*** Opening DATASET RECORDS ***

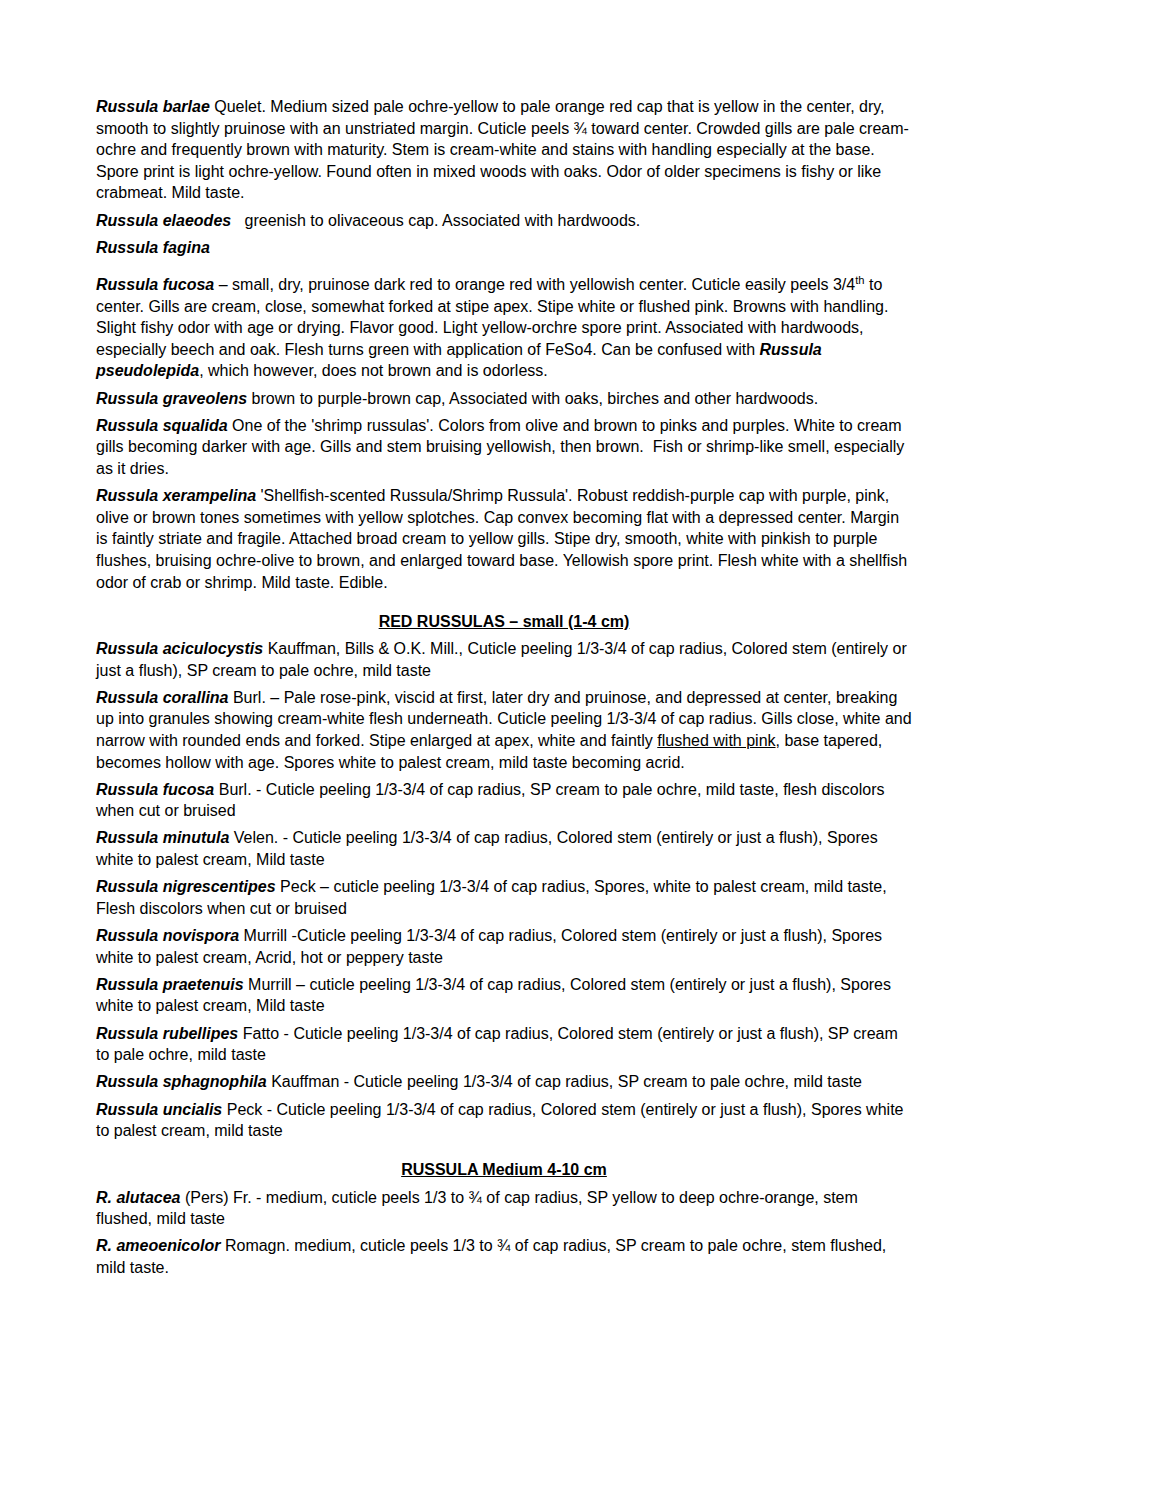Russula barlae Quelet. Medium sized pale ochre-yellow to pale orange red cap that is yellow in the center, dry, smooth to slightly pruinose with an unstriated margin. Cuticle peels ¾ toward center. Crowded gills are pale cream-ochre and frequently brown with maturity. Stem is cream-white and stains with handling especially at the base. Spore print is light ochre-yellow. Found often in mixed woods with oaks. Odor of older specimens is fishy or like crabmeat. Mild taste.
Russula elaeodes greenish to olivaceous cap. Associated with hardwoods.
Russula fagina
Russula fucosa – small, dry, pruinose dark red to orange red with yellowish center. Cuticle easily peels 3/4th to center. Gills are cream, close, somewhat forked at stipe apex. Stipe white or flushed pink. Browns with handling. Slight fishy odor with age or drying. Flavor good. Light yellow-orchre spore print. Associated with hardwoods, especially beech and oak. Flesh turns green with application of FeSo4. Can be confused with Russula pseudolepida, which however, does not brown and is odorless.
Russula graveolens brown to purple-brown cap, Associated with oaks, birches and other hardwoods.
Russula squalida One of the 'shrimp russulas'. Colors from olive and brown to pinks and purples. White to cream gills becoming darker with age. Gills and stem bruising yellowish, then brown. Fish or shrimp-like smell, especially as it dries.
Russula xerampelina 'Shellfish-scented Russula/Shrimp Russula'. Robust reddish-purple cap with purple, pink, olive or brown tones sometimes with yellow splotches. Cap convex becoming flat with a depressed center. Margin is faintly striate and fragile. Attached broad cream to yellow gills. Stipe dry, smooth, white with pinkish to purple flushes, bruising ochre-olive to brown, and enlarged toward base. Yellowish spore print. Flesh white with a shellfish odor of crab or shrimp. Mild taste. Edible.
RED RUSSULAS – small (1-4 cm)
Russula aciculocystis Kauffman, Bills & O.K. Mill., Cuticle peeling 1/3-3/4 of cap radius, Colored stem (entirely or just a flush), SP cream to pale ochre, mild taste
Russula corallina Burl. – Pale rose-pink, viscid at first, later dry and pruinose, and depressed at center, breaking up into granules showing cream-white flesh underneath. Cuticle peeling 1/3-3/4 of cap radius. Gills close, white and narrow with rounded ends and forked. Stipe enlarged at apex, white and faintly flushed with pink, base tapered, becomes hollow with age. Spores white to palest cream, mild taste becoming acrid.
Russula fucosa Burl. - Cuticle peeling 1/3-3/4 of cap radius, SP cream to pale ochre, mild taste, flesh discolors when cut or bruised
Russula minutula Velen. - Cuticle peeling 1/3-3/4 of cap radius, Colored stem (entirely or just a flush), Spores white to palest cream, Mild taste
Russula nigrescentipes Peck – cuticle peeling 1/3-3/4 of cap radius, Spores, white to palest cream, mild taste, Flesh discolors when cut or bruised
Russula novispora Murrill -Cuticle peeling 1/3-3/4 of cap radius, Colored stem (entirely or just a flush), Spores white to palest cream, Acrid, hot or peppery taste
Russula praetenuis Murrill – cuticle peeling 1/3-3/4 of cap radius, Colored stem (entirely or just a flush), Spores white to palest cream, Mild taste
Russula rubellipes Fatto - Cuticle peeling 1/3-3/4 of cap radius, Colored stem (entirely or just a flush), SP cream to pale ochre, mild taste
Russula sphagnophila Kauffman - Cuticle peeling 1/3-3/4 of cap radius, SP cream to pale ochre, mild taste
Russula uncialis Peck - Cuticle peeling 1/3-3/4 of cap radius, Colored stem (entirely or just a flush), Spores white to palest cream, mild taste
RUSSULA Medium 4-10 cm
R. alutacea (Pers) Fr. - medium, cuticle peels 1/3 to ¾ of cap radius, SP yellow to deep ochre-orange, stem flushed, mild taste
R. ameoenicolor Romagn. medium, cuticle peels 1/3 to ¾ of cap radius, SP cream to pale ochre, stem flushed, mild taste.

*** Closing DATASET RECORDS ***

Line count for "when": determine it from the data and answer with the number by itself.

2